EUA terão controle de acesso em Alcântara
O acordo entre Brasil e Estados Unidos para o uso do Centro de Lançamento de Alcântara, no Maranhão, cria “áreas restritas”, onde serão manipuladas as tecnologias americanas, definidas conjuntamente entre os dois países. O acesso a esses locais específicos será permitido pelo Brasil somente a pessoas autorizadas pelo governo americano. O documento, ao qual o Estado teve acesso, terá de ser aprovado pelo Congresso Nacional.
Além do espaço restrito, a parceria entre os dois países também prevê “áreas controladas”. Mas, nesse caso, o acesso de pessoas ao local poderá ser autorizado pelo Brasil e outros países que participem de atividades na base de Alcântara. O acordo estabelece, ainda, limitações no poder de investigação brasileira em casos de acidentes.
Em 2000, o governo Fernando Henrique Cardoso propôs que somente os americanos teriam acesso e controle exclusivo às áreas que ocupassem em Alcântara. Esse ponto repercutiu mal e o acordo foi derrubado pelo Congresso. Para evitar repetir a polêmica de violação da soberania nacional, a parceria assinada neste ano pelos governos Bolsonaro e Trump definiu “áreas restritas” e determinou que apenas nesses locais o acesso será autorizado exclusivamente pelos americanos.
Professor de relações internacionais da Escola Superior de Propaganda e Marketing (ESPM), de São Paulo, Gunther Rudzit, defendeu a existência de áreas restritas. “É justificada a preocupação norte-americana. As empresas e agências investem bilhões em tecnologia e não querem ter essa tecnologia roubada”, afirmou. “No Brasil, não estamos acostumados que a espionagem seja uma realidade. Isso não é Hollywood”, disse.
Quando da tentativa de acordo no governo FHC, Rudzit, que é mestre em segurança nacional pela Georgetown University, assessorava o então ministro da Defesa, Geraldo Quintão. Ele avaliou que o atual governo negociou mais os termos do acordo do que na época. “Os partidos de esquerda vão querer criar polêmica para fustigar o governo Bolsonaro, mas o acordo é ponderado.”
O Ministério da Ciência, Tecnologia, Inovações e Comunicações afirmou que o fato de o Brasil não ter aprovado o acordo no passado fez com que o País perdesse US$ 3,9 bilhões em receitas de lançamentos de satélites em 20 anos.
A pasta preparou uma apresentação de 56 páginas para convencer deputados e senadores de que o acordo de salvaguardas tecnológicas é positivo para o País.
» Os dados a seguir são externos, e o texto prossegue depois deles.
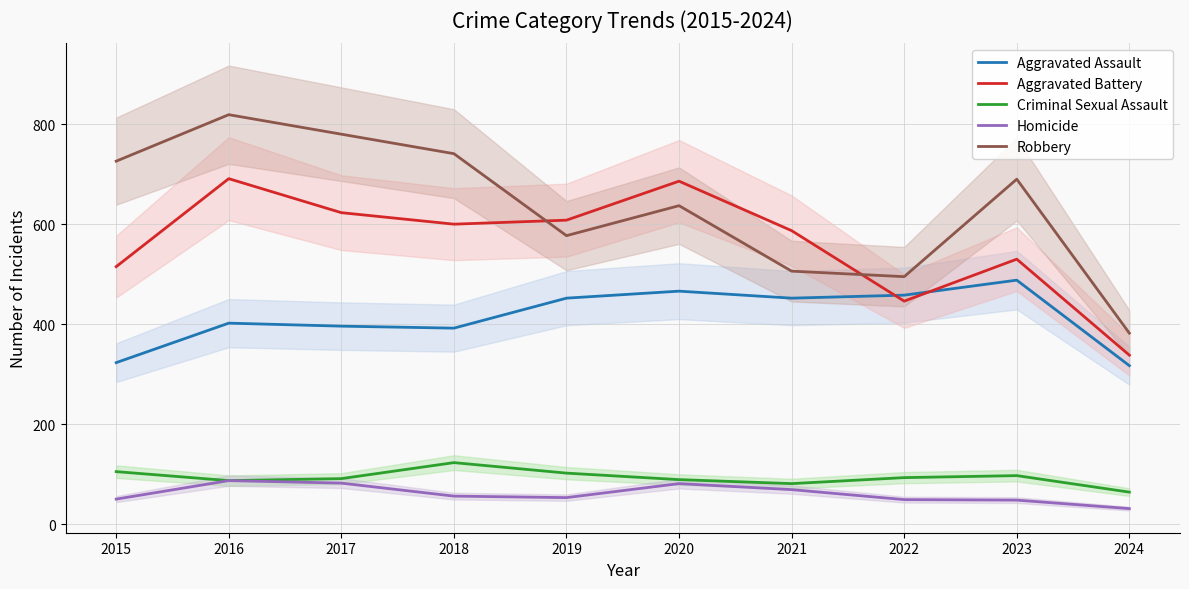

What is the difference between the Homicide values at 2019 and 2017?

29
Ao Estado, o ministério antecipou sua defesa sobre o ponto mais polêmico: “As chamadas áreas restritas, onde serão manipuladas as tecnologias americanas, serão designadas conjuntamente entre o Brasil e o EUA e são textualmente áreas dentro da jurisdição territorial nacional”.
O ministério ressaltou que “os órgãos brasileiros de polícia e de prestação de socorro emergencial terão acesso operacional às áreas restritas conforme necessidade e o Brasil pode aprovar ou restringir o acesso de pessoas credenciadas pelos EUA”.
Em caso de um acidente em que os destroços caiam dentro ou fora da área militar de Alcântara, por exemplo, os Estados Unidos exigiram que o governo brasileiro assegure a criação de uma zona restrita para o armazenamento dos equipamentos restantes que terá o acesso controlado pelos americanos.
O Brasil ainda é obrigado a devolver “tais componentes ou destroços” sem que sejam “estudados ou fotografados” de nenhuma forma, “exceto se acordado de outra maneira pelas partes, em particular se fizer necessário para resguardar os interesses de saúde e de segurança públicas e a preservação do meio ambiente”.
Os ministros da Defesa, Fernando Azevedo e Silva, e de Ciência e Tecnologia, Marcos Pontes, vão na próxima semana ao Congresso participar de audiência pública em comissões. O acordo sobre a base de Alcântara deve estar no centro da discussão.
A oposição vai questionar a parceria. “Há uma limitação clara da atuação das autoridades brasileiras em todas as situações. Os dispositivos podem limitar o poder de investigação em casos de acidente. É uma afronta à soberania nacional”, afirmou o líder do PSOL, Ivan Valente (SP).